Ветхий старик с большой седой бородой, высокий и худой, с длинной багровой шеей, на которой дрожали синие жилы, с лицом фанатика аскета, опершись на палку, внимательно прислушивался к восклицаниям жалобы, отчаяния и недоумения, вырывавшимся односложными, короткими обрывками из толпы, и, показалось Николаю, великой скорбью запечатлено было лицо старика…
Когда старик начал говорить, толпа затихла. Видно было, что этот старик пользовался большим уважением, односельцев.
– Я миру сказывал, чтобы мир по воле не отдавал решать… Я за мир и ответчик. Бедность наша не скрытая… Они видели… Христовым именем просили ослобонить хоть до Покрова… Так пусть теперь я один буду за мир ответчик…
– Не дадим тебя в обиду… Не дадим! – заревели голоса.
Старик низко поклонился миру.
– Я стар, я немощен, какая от меня миру помога… Я готов постоять за мир… Милости прошу!
– Антон Федосеич! – заговорил стоявший впереди черноволосый здоровый мужик с умным, энергичным лицом. – Ты мир обижаешь… Мы все решали…
– Все, все!.. Одни мироеды в утек!
– И ежели что, все и в ответе!..
– Все, все! – опять раздались голоса.
– Друг дружку не выдавать!
– Миром… Всем миром!
– А что теперича будет?
– Известно что будет!..
– Все равно решат… Сегодня не решили, завтра решат! – послышались голоса.
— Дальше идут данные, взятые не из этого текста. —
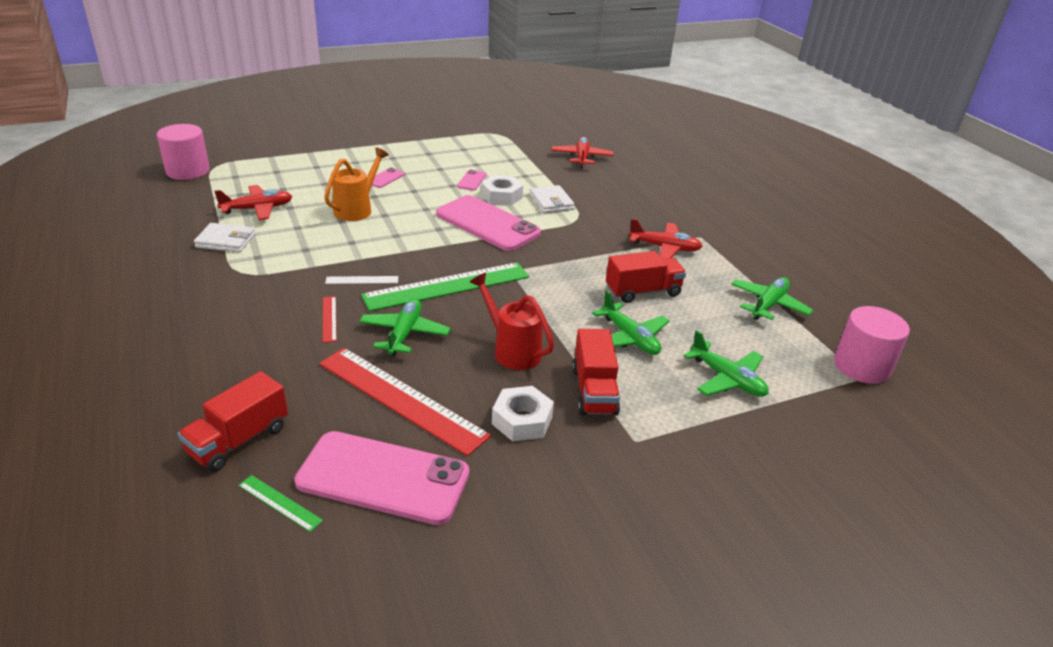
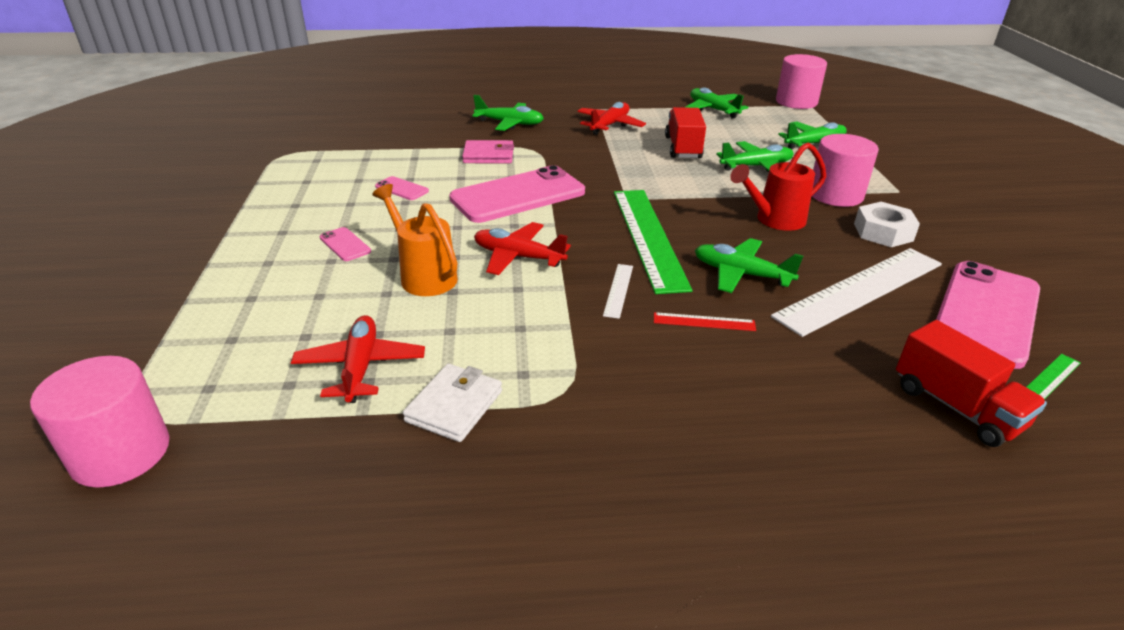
camera: 70 degrees left, 0 degrees up
(401, 399) = (861, 290): red ruler -> white ruler
(501, 196) = (456, 178): white nut -> none
(551, 202) = (488, 155): white wallet -> pink wallet
(581, 158) = (395, 124): red plane -> red plane (518, 257)
(594, 391) = (835, 195): red truck -> pink cylinder
(624, 201) = (510, 123): none -> green plane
Высокая красивая баба с ребенком на руках, стоявшая напротив Николая, усмехнулась едкой усмешкой и крикнула:
– А еще мужики! Рази хуже будет?
– Баба это правильно…
– Нет, братцы, Кузьма так не оставит!.. – заговорил старик. – Не сумлевайтесь…
– Все едино порешат!..
– Лучше по доброй воле…
– Раззор, одно слово!
– Еще подожди, что ответишь!
Снова толпа загудела… Слышались восклицания, что «так никак невозможно», «царь не позволит», «в законе нигде не показано!» и т.п., но тем не менее нотка отчаяния все более и более звучала в этих криках, как будто толпа чувствовала, что, во всяком случае, дело ее проиграно. Даже обещание Лаврентьева просить начальство об отсрочке, сперва было возбудившее надежду, впоследствии, под впечатлением скептических речей большинства, потеряло оживляющий смысл… Покорность судьбе начинала сменять порыв возбуждения. Точно инстинктом, народ понял, что неоткуда ждать помощи, и Николай удивился, когда через несколько времени уж шли разговоры о том, как придется теперь отвечать и т.п.
Несмотря на попытку двух-трех мужиков и высокой бабы с ребенком поддержать уверенность, что начальство «смирит Кузьку», что «царь не попустит обиды», что они, не позволивши решить себя, ничего дурного не сделали, – толпа, минуту тому назад готовая надеяться, уже не надеялась. Да и едва ли те, которые обнадеживали, сами верили тому, что говорили.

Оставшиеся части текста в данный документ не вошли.